__WRITTEN TASK__:
Count the lines in the records below that contain the string "alphaTex", and give only the number.

__RECORDS FOR THIS EXERCISE__:
★ ★ ★ ★ ★ ★ ★

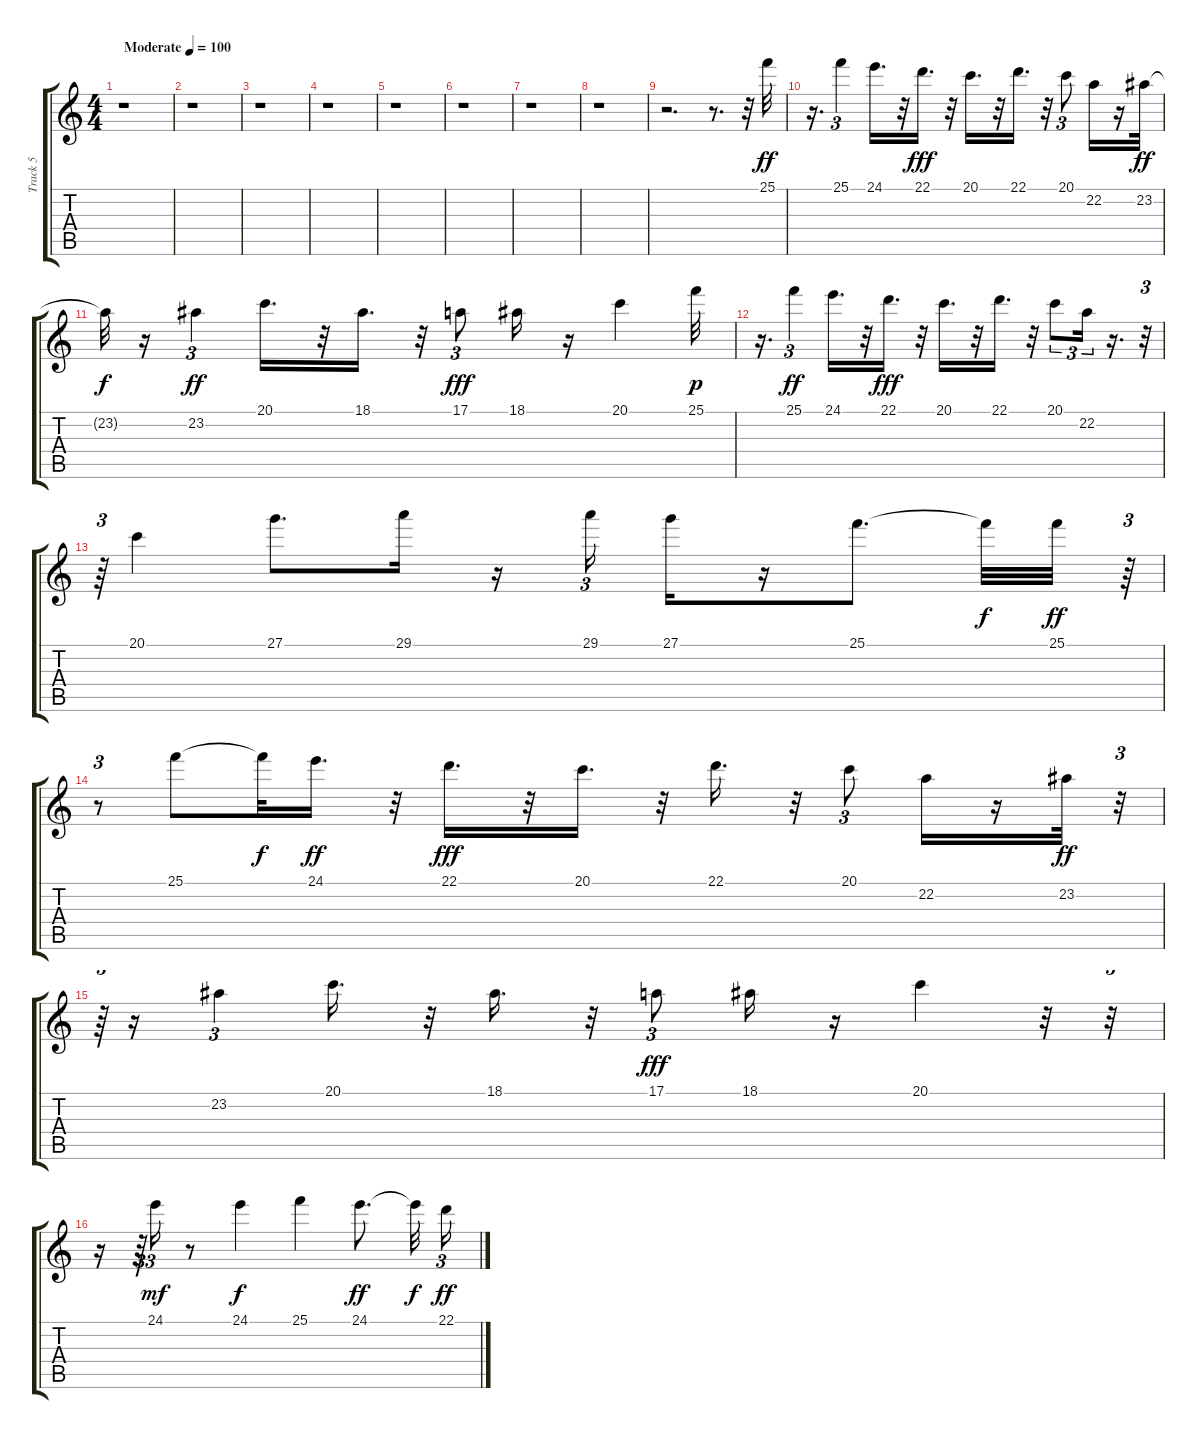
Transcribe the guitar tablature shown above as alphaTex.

★ ★ ★ ★ ★ ★ ★

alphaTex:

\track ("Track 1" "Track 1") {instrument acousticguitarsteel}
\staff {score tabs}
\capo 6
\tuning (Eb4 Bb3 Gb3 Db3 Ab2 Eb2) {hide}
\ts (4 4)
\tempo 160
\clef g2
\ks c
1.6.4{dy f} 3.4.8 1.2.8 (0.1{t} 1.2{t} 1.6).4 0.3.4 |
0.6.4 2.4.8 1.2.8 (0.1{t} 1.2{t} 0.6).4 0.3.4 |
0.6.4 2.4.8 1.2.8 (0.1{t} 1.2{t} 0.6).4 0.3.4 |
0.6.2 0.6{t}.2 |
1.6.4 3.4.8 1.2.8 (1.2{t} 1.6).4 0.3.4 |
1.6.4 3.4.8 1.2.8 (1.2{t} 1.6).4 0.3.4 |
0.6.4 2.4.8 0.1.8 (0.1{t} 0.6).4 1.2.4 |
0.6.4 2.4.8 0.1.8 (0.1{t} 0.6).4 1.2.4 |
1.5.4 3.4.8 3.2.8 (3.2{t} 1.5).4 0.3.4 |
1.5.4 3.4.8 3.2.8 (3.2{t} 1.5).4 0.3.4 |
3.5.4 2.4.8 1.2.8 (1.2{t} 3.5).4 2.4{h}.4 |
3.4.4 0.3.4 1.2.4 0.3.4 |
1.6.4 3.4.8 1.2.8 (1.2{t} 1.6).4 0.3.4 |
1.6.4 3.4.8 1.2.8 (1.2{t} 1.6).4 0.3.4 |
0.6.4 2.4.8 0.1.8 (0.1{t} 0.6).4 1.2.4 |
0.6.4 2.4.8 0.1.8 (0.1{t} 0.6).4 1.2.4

★ ★ ★ ★ ★ ★ ★

__CORRECT RESPONSE__:
2